TEXTE À LIRE.

★ ★ ★

Unis-cité est un réseau associatif qui
défend l’idée d’un service
civil de solidarité sur la base du volontariat.
Des jeunes de 18 à 25 ans s’engagent à
temps plein sur des périodes de 6 à 9
mois pour effectuer en équipe de 7 des actions
sociales et environnementales. Unis-Cité propose
une manière innovante de s’engager pour
changer à son échelle la société.
En tant que Coordinateur National du Programme de Volontariat
Lutte contre l’Exclusion, je pilote un programme
expérimental de 6 mois, dans 5 régions
afin de montrer concrètement la pertinence du
service civil de solidarité. Ce programme est
soutenu par des acteurs tant publics que privés.
L’objectif de ce projet est d’évaluer
l'impact social du service civil de solidarité
afin de mobiliser des partenaires (publics et privés)
pour le rendre accessible au plus grand nombre de jeunes.

★ ★ ★

TRAVAIL DEMANDÉ.
**1.** Recopiez, dans le texte sur Unis-Cité, le passage qui commence par les mots « Des jeunes de » et s'achève sur « échelle la société. ».
**2.** Poursuivez le texte consacré à Unis-Cité au-delà de sa dernière phrase.

DONNÉES PRÉSENTÉES.
★ ★ ★

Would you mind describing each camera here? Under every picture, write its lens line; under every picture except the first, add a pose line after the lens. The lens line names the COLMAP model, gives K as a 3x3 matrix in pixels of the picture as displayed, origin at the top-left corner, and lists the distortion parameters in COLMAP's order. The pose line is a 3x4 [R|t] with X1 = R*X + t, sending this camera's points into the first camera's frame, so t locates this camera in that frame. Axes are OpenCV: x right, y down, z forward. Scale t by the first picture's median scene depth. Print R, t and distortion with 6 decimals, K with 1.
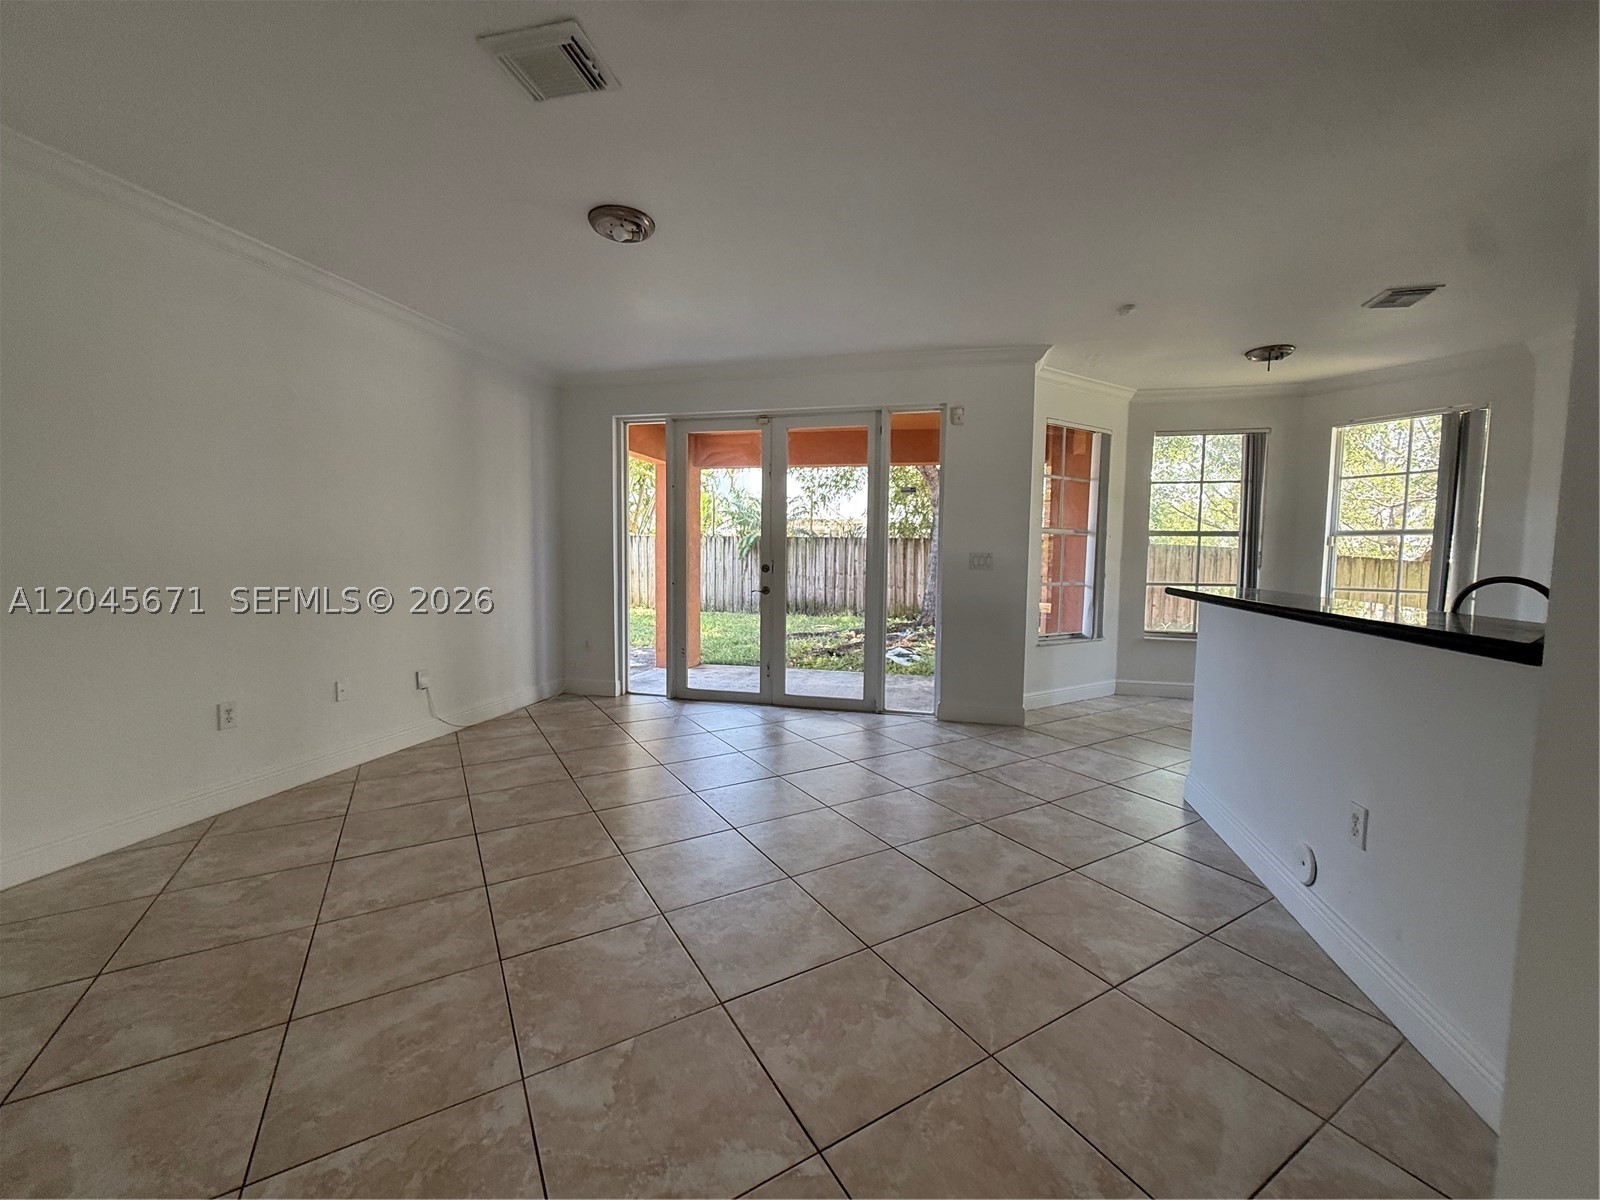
lens RADIAL K [[637.0, 0, 805.0], [0, 637.0, 605.6], [0, 0, 1]] dist [-0.000212, 0.000516]
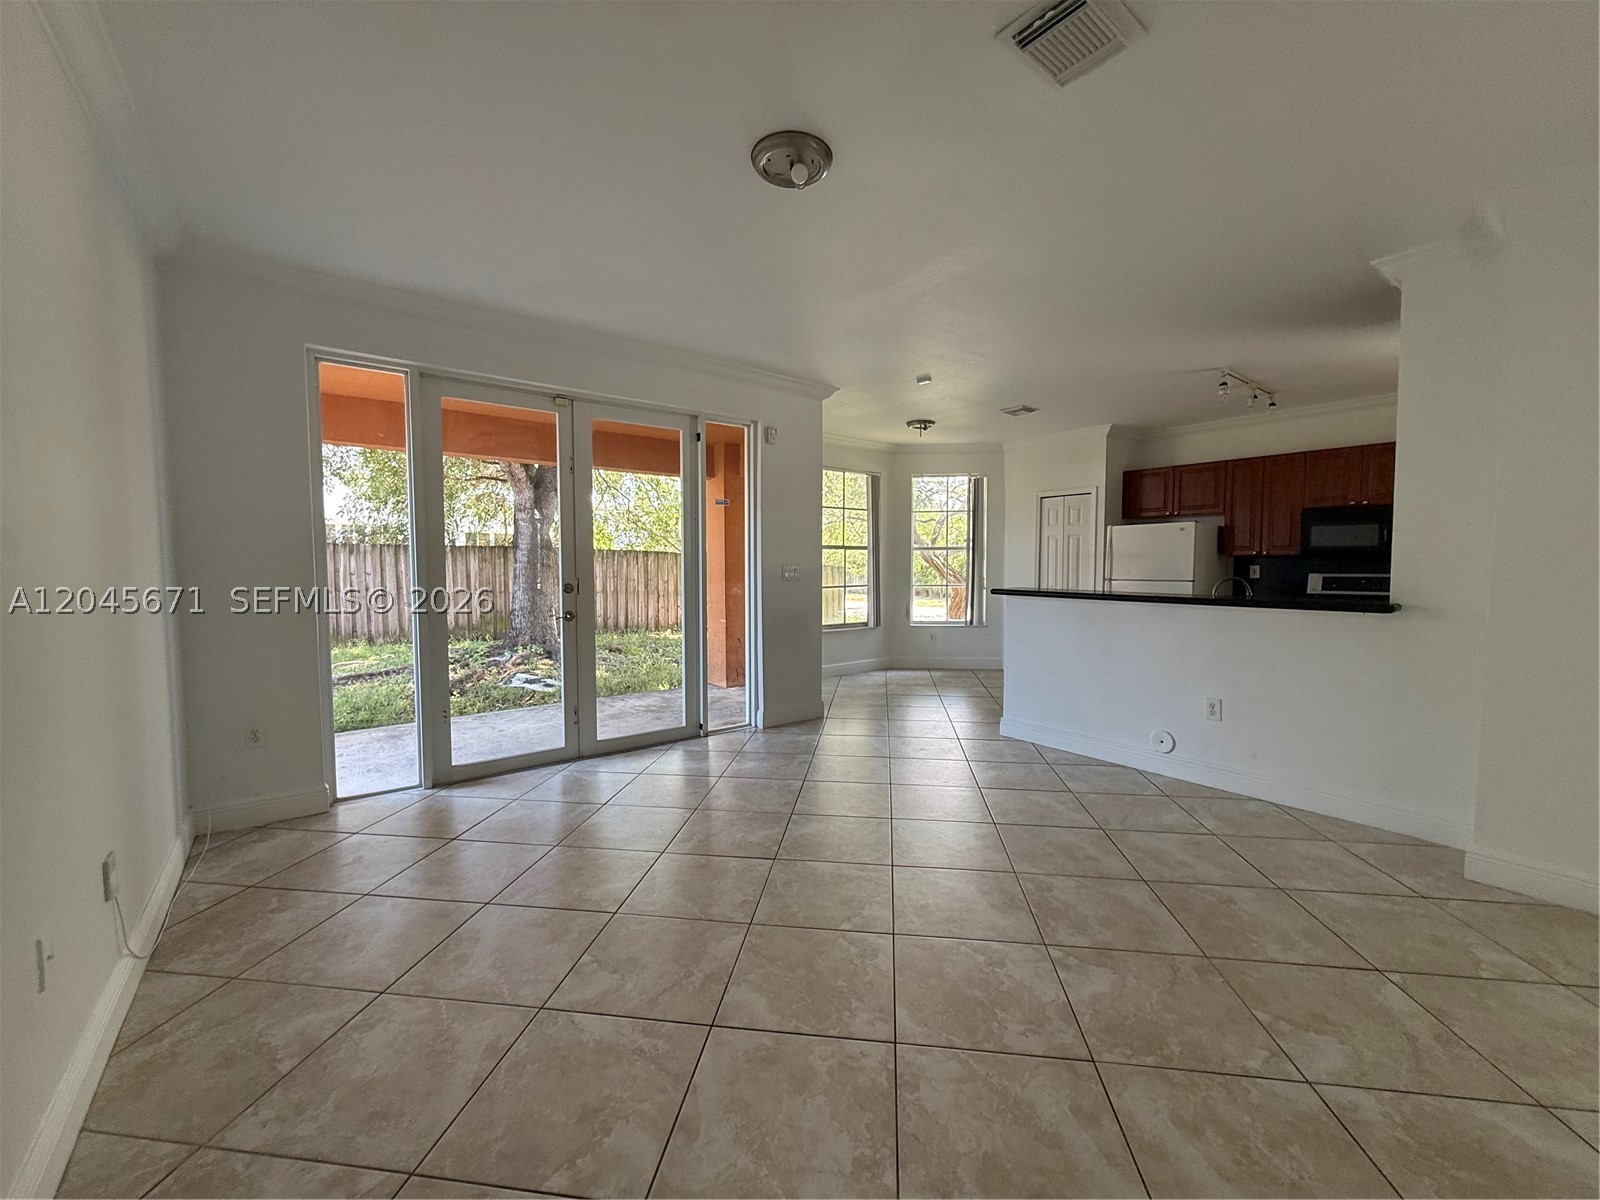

★ ★ ★

RÉPONSES NUMÉROTÉES.
**1.**
Des jeunes de 18 à 25 ans s’engagent à
temps plein sur des périodes de 6 à 9
mois pour effectuer en équipe de 7 des actions
sociales et environnementales. Unis-Cité propose
une manière innovante de s’engager pour
changer à son échelle la société.

**2.**
J’occupe aussi le poste de Directeur du Développement
d’Unis-Cité. Mon rôle est de proposer
aux entreprises des manières innovantes et solidaires
de mobiliser leurs salariés sur ce programme
de service civil. Un club des entreprises leader du
service civil est en train de se constituer autour de
nos partenaires historiques. "
S'agit-il selon vous d'un nouveau métier
ou d'une nouvelle façon d'exercer un métier
traditionnel ? Et en quoi contribue-t-il, à vos
yeux, à créer une valeur ajoutée
sociale ou environnementale ?
"Unis-cité
est un projet plein. Il rassemble les acteurs publics
(Europe, Etat, collectivités locales) et privés
(entreprises, individus) autour d’une cause commune
: la solidarité. Cette solidarité, c’est
celle des jeunes de 18 à 25 ans qui s’engagent
en équipe dans des actions sociales et environnementales
: réhabiliter des logements sociaux, animer une
maison de retraite, travailler main dans la main avec
des publics en insertion, …
C’est un métier nouveau parce qu’il
est au centre des questions de sociétés,
mettant autour de la table l’ensemble des acteurs
de la société civile (monde politique,
associations, entreprises, …)."
Pourquoi avez-vous choisi cet emploi ?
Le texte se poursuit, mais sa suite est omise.